[Python-3000] PEP 3138- String representation in Python 3000

Sun May 18 05:05:59 CEST 2008

Greg Ewing writes:

 > So it already needs some application-specific notion of
 > what constitutes a probable compression method built
 > into it, and if that list is to be extensible, it needs
 > an application-specific registry to manage it.

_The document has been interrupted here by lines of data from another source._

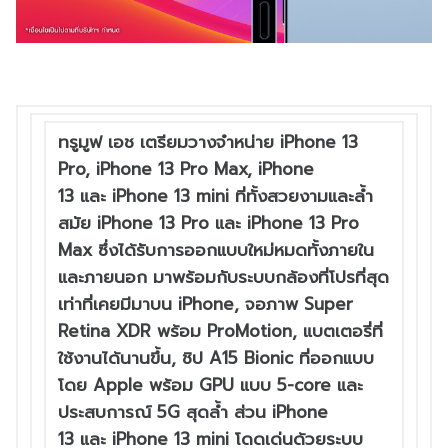
ทรูมูฟ
เอช
เตรียมวางจำหน่าย
iPhone 13
Pro, iPhone 13 Pro Max, iPhone
13
และ
iPhone 13 mini
ที่ทั้งสวยงามและล้ำ
สมัย
iPhone 13 Pro
และ
iPhone 13 Pro
Max
ซึ่งได้รับการออกแบบใหม่
หมดทั้งภายใน
และภายนอก
มาพร้
อมกับระบบกล้องที่โปรที่สุด
เท่
าที่เคยมีมาบน
iPhone,
จอภาพ
Super
Retina XDR
พร้อม
ProMotion,
แบตเตอรี่
ที่
ใช้งานได้นานขึ้น
,
ชิป
A15 Bionic
ที่ออกแบบ
โดย
Apple
พร้
อม
GPU
แบบ
5-core
และ
ประสบการณ์
5G
สุดล้ำ
ส่วน
iPhone
13
และ
iPhone 13 mini
โดดเด่นด้วยระบบ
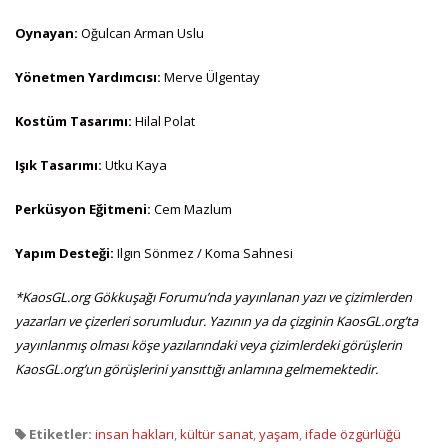
Oynayan:
Oğulcan Arman Uslu
Yönetmen Yardımcısı:
Merve Ülgentay
Kostüm Tasarımı:
Hilal Polat
Işık Tasarımı:
Utku Kaya
Perküsyon Eğitmeni:
Cem Mazlum
Yapım Desteği:
Ilgın Sönmez / Koma Sahnesi
*KaosGL.org Gökkuşağı Forumu’nda yayınlanan yazı ve çizimlerden
yazarları ve çizerleri sorumludur. Yazının ya da çizginin KaosGL.org’ta
yayınlanmış olması köşe yazılarındaki veya çizimlerdeki görüşlerin
KaosGL.org’un görüşlerini yansıttığı anlamına gelmemektedir.
Etiketler:
insan hakları
,
kültür sanat
,
yaşam
,
ifade özgürlüğü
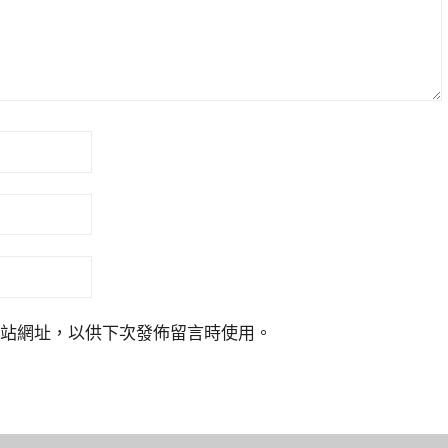
站網址，以供下次發佈留言時使用。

Once
 > you've got that, the general codec registry doesn't
 > help you much.

Excuse me?  The codec-and-transform registry tells whether the codec
or transform is available in this Python; that's all it is supposed to
do.  Even if you do need an application-specific registry of
compressors, some Python-level registry is required to determine
whether a desired one is actually available and where it lives.

True, this could be done through the usual module mechanisms, but that
won't require any less coding than using the usual codec mechanism.
And I find Nick's rationale for a flat namespace of strings quite
convincing given that it won't cost any more.

I also suspect that it may make sense to allow various "standard
deobfuscations" of codec names as in glibc (whose version of iconv
considers "utf8", "UTF-8", and "Utf_8" to be equivalent names for
"Unicode UTF-8" according to rules which canonicalize case and strip
punctuation), as well as aliasing.  (These aren't strong reasons for
using a flat string registry, but they come more or less for free if
we do use it.)